Resume the forum post on DMT and reverence, continuing from its final sentence.

EXTRACT:
---
As things currently stand, I agree, but what if we chase this hypothetical down a little bit. What would it look like over time for every person to come to a point to be able to consider doing DMT? What would it look like for every person from that point to do DMT? In that journey, is it possible that there is a thread of reverence that is sewn throughout so that it becomes a globally excepted idea to have reverence for this molecule? An unlikely possibility, but extant nonetheless.

As ever your answers challenge me which I appreciate a lot, thank you for taking the time.

I won't cut and paste to continue on each point here right now. Only because I've learned that forum back and forth can get in the way of me taking the proper time to really think about your ideas.
 
I mean, come on humanity, we are flying through space on a lump of coalesced dust. This is just as weird as hyper space. I believe it is only the opposite levels of familiarity between those two equally incredible experiences that makes one normal and the other so profound.
---
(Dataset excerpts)
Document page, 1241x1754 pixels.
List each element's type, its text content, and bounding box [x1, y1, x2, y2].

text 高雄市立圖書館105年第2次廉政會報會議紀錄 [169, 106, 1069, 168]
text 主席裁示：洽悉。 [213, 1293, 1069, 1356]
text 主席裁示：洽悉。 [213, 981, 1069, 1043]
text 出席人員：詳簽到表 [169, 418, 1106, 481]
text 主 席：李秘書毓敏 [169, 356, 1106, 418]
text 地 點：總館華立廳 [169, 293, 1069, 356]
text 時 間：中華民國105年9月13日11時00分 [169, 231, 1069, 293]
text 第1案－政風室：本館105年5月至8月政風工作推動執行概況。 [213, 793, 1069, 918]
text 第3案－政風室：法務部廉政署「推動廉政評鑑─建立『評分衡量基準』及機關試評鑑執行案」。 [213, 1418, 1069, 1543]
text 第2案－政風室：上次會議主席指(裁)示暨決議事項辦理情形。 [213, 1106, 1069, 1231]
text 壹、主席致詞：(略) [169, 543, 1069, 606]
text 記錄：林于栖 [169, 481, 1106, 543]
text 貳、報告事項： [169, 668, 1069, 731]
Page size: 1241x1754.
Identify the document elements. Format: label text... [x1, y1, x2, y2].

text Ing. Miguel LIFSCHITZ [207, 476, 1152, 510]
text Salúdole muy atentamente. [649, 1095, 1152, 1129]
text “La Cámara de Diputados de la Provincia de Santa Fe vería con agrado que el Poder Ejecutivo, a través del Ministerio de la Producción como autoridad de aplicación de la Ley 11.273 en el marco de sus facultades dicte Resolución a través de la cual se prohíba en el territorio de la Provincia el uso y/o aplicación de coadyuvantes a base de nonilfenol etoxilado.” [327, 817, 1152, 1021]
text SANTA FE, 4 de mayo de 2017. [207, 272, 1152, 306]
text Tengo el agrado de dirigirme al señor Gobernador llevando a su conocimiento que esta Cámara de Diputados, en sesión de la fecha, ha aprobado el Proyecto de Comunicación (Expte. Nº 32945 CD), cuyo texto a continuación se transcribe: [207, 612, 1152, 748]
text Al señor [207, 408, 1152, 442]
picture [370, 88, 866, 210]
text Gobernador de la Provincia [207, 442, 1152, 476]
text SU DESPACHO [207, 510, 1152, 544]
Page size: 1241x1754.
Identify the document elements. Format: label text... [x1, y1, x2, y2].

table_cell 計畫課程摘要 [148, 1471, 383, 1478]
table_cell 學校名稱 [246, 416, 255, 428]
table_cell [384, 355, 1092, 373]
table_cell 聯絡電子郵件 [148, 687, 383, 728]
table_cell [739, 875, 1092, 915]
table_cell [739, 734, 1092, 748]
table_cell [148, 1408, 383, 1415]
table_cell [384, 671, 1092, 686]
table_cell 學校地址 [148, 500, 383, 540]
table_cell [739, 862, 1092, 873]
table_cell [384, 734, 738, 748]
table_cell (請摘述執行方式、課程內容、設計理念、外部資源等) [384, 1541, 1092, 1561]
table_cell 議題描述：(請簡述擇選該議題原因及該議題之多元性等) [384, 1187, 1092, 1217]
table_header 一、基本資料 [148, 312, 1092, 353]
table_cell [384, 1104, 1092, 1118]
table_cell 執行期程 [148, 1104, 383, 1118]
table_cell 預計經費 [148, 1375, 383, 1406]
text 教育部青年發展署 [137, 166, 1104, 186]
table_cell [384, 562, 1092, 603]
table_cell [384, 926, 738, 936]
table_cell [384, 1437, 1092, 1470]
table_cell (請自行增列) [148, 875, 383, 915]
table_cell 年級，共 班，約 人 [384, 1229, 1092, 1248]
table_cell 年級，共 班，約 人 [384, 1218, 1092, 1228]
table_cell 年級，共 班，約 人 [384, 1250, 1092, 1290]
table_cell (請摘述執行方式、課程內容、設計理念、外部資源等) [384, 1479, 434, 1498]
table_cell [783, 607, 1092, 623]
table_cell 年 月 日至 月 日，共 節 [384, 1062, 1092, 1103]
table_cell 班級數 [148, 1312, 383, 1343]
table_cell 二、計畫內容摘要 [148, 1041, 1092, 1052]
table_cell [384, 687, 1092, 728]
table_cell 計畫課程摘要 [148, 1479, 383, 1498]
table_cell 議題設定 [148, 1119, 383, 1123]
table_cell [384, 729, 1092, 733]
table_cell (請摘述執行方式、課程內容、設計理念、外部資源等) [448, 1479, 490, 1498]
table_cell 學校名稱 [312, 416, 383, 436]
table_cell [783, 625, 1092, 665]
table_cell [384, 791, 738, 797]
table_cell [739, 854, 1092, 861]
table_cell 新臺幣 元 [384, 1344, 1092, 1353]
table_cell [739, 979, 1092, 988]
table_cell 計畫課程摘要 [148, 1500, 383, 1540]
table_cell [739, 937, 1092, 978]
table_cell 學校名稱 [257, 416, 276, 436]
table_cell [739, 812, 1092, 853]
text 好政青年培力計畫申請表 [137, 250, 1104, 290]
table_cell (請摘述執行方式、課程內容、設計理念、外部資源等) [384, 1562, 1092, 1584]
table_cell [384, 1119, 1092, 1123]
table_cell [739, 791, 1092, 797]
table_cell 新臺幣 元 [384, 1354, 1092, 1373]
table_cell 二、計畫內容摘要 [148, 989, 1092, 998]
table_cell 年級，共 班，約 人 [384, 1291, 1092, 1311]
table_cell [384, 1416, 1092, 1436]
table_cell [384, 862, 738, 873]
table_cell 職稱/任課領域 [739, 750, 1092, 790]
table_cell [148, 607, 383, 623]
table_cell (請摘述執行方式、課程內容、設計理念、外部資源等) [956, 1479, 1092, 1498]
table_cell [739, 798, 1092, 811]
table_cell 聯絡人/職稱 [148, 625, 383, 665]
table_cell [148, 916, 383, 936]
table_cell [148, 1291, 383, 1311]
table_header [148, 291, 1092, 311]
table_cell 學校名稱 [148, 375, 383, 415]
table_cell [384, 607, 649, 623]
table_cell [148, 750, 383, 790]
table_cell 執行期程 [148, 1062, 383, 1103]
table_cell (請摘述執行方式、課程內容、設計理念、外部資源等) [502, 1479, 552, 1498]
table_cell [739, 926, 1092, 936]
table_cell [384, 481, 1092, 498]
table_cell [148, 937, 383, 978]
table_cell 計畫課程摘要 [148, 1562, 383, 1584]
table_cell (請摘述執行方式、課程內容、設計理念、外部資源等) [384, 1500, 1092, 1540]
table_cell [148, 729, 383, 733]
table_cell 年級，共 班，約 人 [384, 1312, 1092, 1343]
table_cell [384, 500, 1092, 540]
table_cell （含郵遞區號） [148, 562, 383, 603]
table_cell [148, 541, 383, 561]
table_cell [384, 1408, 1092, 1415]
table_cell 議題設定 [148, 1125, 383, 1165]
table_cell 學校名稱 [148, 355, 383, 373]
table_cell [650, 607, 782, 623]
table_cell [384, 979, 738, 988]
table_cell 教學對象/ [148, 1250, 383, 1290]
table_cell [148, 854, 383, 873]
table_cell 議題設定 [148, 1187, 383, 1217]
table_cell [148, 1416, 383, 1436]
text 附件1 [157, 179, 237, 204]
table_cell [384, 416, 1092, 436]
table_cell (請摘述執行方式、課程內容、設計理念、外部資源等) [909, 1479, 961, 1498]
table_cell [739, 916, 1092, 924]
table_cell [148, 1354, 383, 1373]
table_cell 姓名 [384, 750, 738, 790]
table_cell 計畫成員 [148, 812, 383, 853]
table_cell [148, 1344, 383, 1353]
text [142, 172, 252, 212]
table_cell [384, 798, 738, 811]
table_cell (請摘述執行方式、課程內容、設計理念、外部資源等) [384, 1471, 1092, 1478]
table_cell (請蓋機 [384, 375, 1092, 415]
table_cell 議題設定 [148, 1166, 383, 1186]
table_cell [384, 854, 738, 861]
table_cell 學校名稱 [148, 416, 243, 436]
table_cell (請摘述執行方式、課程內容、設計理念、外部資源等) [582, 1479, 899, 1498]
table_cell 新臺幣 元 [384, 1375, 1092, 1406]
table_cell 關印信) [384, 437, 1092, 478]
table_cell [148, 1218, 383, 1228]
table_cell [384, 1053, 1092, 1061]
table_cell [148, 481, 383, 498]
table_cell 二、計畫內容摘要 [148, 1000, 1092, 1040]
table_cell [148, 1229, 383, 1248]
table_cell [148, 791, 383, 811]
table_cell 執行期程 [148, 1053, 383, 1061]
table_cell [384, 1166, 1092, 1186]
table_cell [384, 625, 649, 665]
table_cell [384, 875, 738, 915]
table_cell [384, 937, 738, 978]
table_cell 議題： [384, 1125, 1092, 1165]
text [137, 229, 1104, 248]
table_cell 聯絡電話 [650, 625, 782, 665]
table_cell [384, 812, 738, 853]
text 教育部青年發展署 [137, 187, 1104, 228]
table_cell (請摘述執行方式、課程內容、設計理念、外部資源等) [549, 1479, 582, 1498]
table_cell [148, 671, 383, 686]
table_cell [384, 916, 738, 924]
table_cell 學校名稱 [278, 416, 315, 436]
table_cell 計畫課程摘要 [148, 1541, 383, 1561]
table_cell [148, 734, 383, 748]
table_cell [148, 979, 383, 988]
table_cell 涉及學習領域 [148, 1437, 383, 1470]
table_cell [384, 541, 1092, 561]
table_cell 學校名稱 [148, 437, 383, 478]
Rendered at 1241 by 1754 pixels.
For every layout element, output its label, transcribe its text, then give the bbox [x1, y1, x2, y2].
---
EXERCISE OUTPUT:
According to us (humans) it's a wonder that anything exists at all, let alone ourselves. :LOL:

One love
 
When it comes to weirdness, in the materialism against religious or panpsychic worldviews debate, materialism has to be the absolute winner.
For me personally that is a great bonus though.

It can truly be a euphoric experience to let the weirdness of live wash over you and to become one with it.
 
I think that there is some generational shift in the way psychedelia is seen. Yuppienized evangelical boomers gave up on it by the 70s and since the 80s show their true fascist nature, therefore most children of boomers are the opposite of counterculture revolutionaries. Psychedelics are being opted by big and alternative pharma (the renaissance) as medicine and this type of appropriation by (post)modern cultures was desired but not predicted. Entheogenic is a word that is meaningful only in closed doors and small groups, as it stands it can't be institutional or corporative.

That rich dummies tried it and liked it is not surprising, the chemicals work. What's astounding is that their opinion on this matter at all.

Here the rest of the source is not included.